In fact, the high interest rate charged by microfinance institutions is one of the main reasons of the failure of businesses and indebtedness of business owners. Researchers argue that the high-interest rate, lending procedures are considered as the most important factors limiting access of small and micro-businesses to external finance.
In parallel, within the social component of Islamic finance, a variety of shariah compliant products are provided by Islamic microfinance institutions in order to fill the gap and cover the financial needs of micro-businesses and micro-entrepreneurs. Islamic microfinance institutions have recently evolved with the hope of overcoming the financial, ethical, religious, and human capital deficiencies faced by their conventional counterparts. According to the literature, Islamic social finance, through microcredit programs, has a great impact on reducing poverty.
Additionally, within the Islamic microfinance frame institutions offer microfinance by establishing a sharia-compliant relationship between borrowers and donors. These relationships are established through various contracts such as lease (Ijara), partnerships (Musharakah, Mudarabah), benevolent loan contracts (Qard Hassan) or Zakat and Waqf.

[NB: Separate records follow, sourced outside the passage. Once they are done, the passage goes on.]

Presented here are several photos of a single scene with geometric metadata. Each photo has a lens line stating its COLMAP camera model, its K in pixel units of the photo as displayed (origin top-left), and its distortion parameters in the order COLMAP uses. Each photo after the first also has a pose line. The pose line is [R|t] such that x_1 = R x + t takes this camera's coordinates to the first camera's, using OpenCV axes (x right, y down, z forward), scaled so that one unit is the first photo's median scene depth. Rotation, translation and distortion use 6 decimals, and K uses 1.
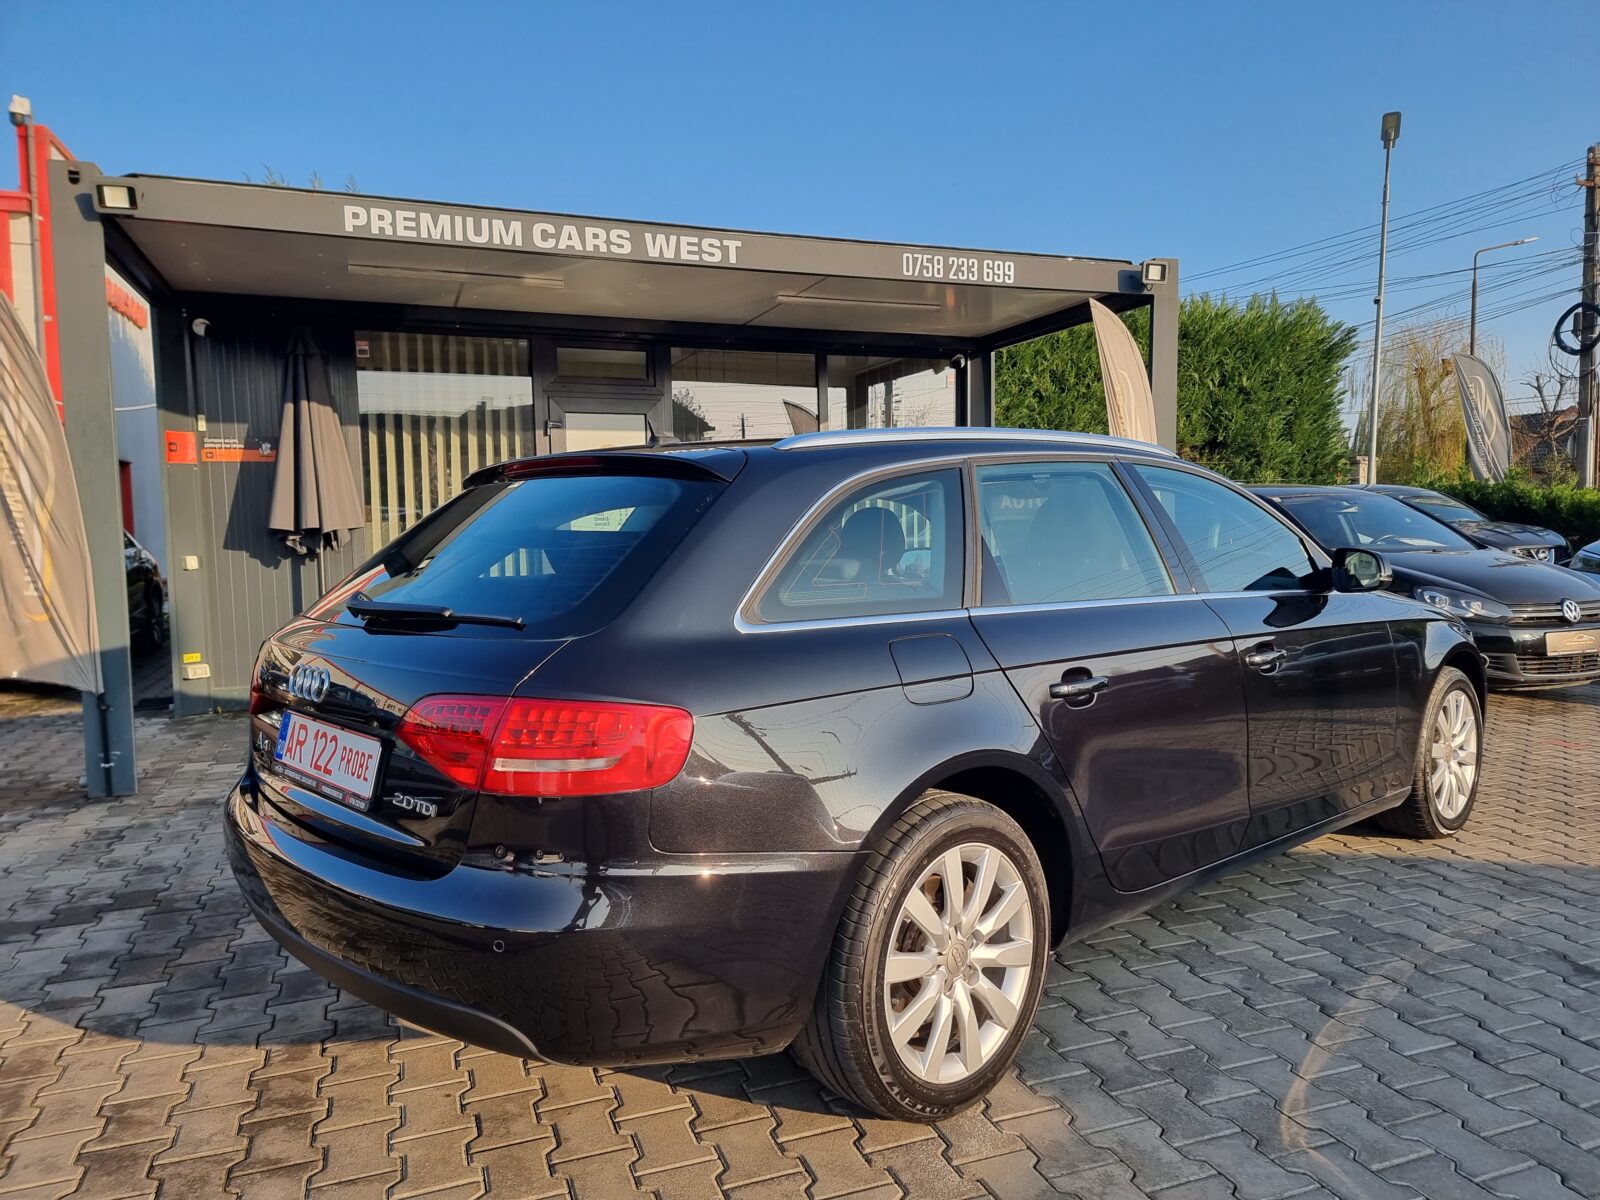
lens RADIAL K [[1134.4, 0, 825.8], [0, 1134.4, 596.4], [0, 0, 1]] dist [0.054964, -0.053242]
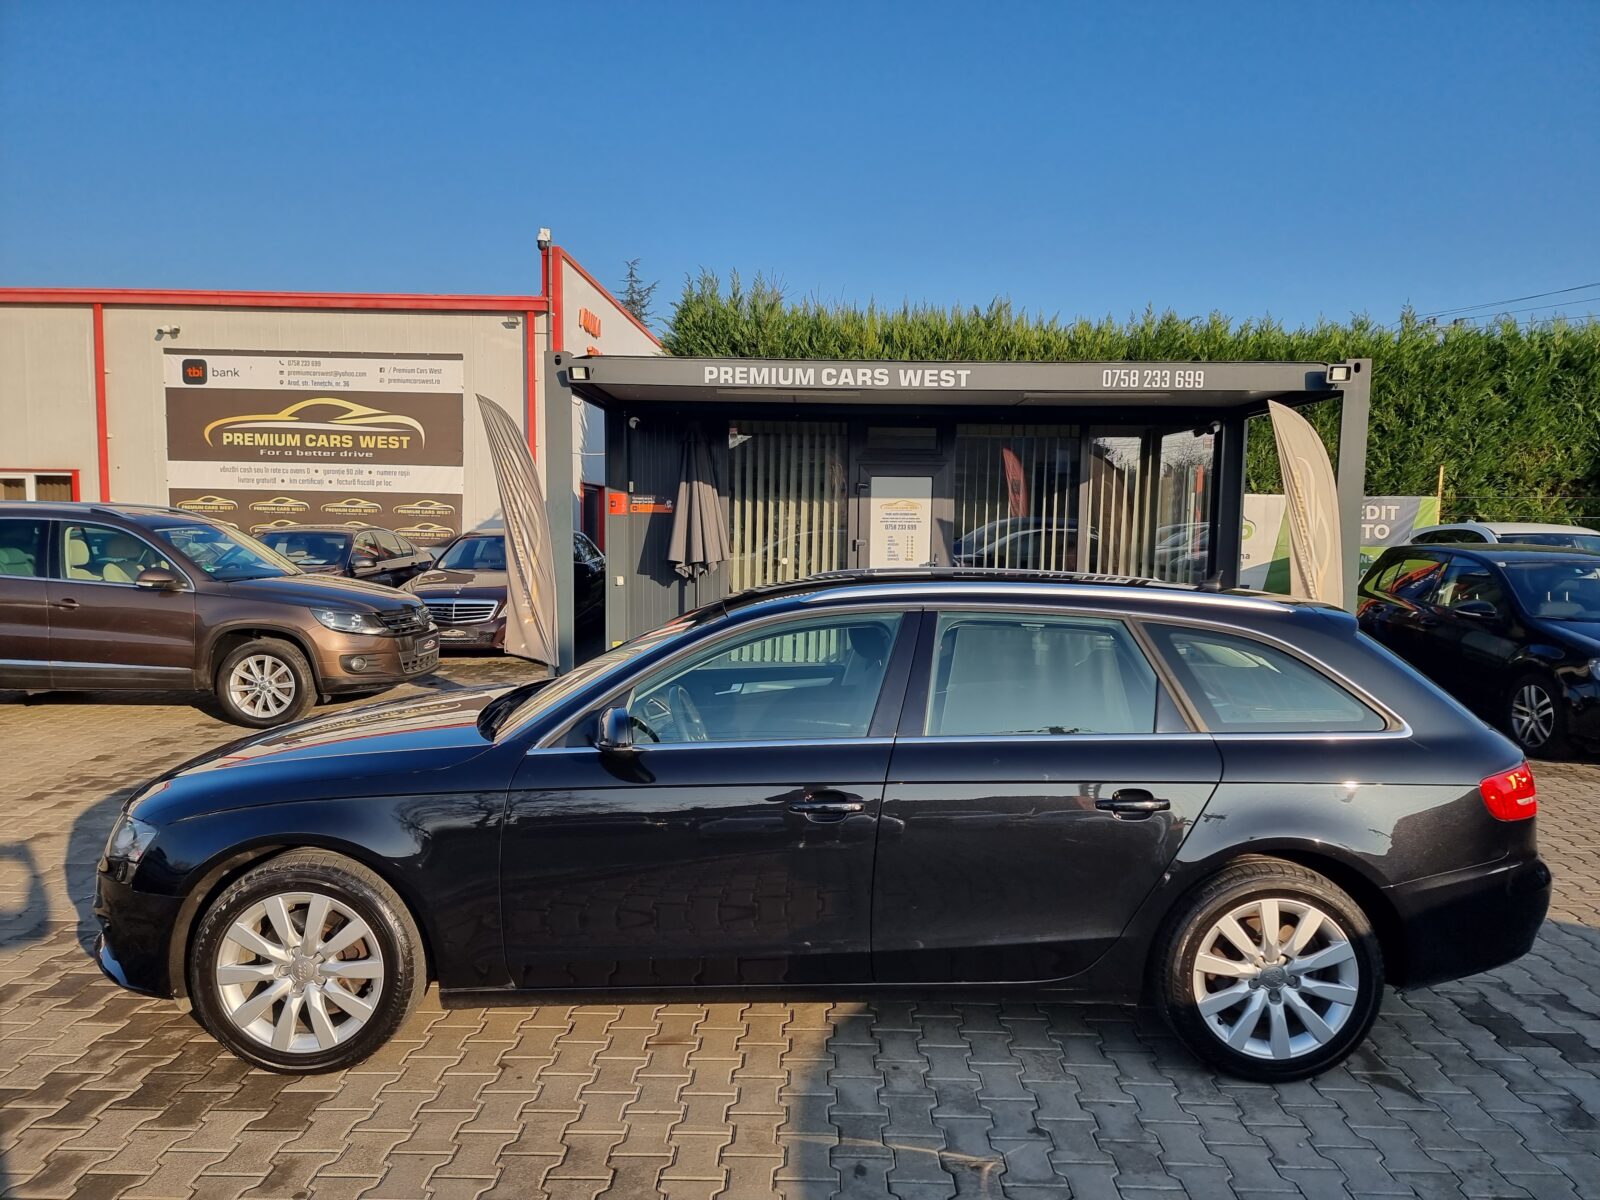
lens RADIAL K [[1134.4, 0, 799.9], [0, 1134.4, 603.4], [0, 0, 1]] dist [0.054964, -0.053242]
pose [[0.925519, 0.055970, -0.374541, 0.229479], [-0.051262, 0.998431, 0.022530, -0.046105], [0.375215, -0.001653, 0.926936, -0.298135]]
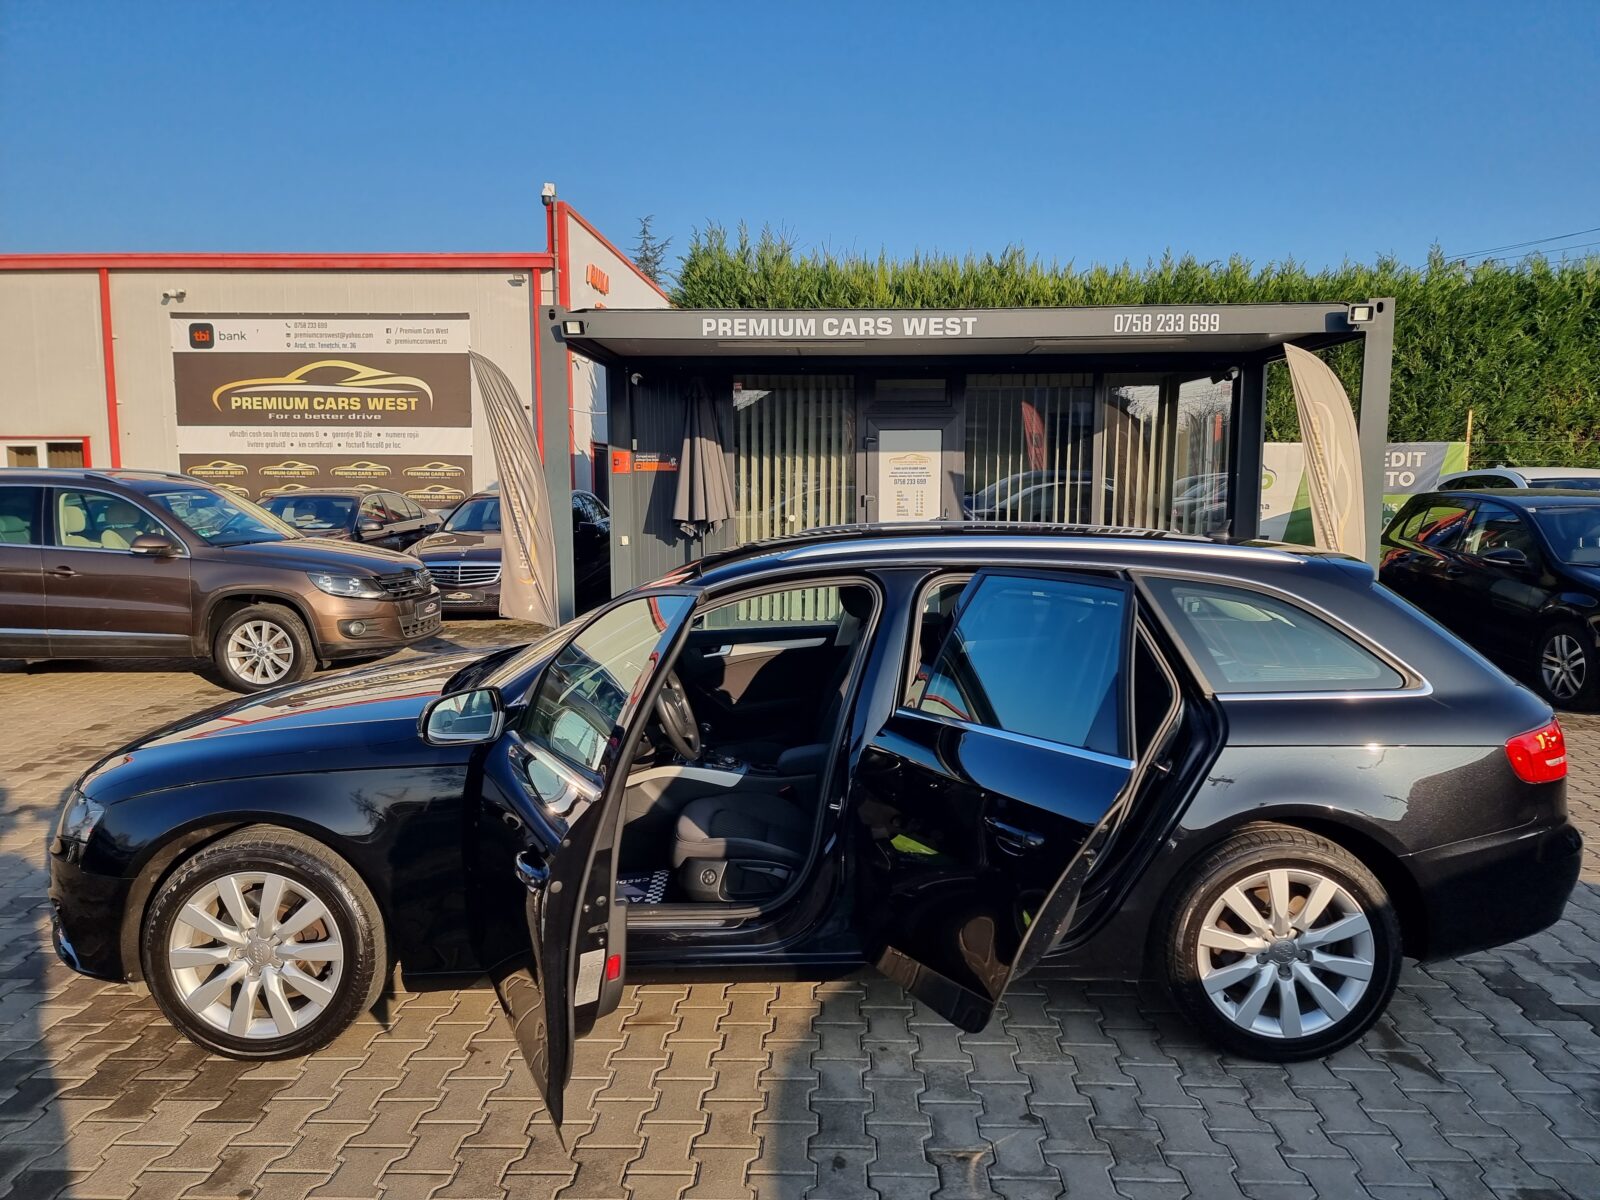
lens RADIAL K [[1134.4, 0, 801.2], [0, 1134.4, 587.3], [0, 0, 1]] dist [0.054964, -0.053242]
pose [[0.919161, 0.052211, -0.390406, 0.236209], [-0.036890, 0.998230, 0.046646, -0.046530], [0.392150, -0.028473, 0.919460, -0.264910]]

Studies have shown that the funds raised by Zakat, Sadqah and Waqf would enable the Islamic microfinance institution to provide financial support even without charging commercial fees. As part of the redistributive approach, Zakat, Sadaqah and Awqaf have been used to reduce poverty through the provision of health services, educational and infrastructure facilities, and job creation. Different approaches, depending on the period and the country concerned, are proposed to reduce poverty, which can be a catalyst for reducing poverty and helping to achieve Sustainable Development Goals (SDGs).
Accordingly, Finterra launches a microfinance initiative called HAL microfinance. This innovative model is designed to address the challenges of microfinance in a feasible and Shariah-compliant manner to contribute to financial inclusion by providing access to finance for all. This Microfinance initiative was born out of the urgent need for an alternative model that could improve the performance of micro-enterprises in obtaining financial services.
The establishment of an Islamic Microfinance ecosystem is not only helpful in freeing society from the riba system and establishing social justice, but it should also become a bridge for the development of small and micro-enterprises and poverty reduction. Living in poverty, financial instability or having financial difficulties has a detrimental impact on individuals, their households and society at large. IMFI has the ability to significantly improve the business performance of small and microenterprises by increasing the revenues and profits of businesses.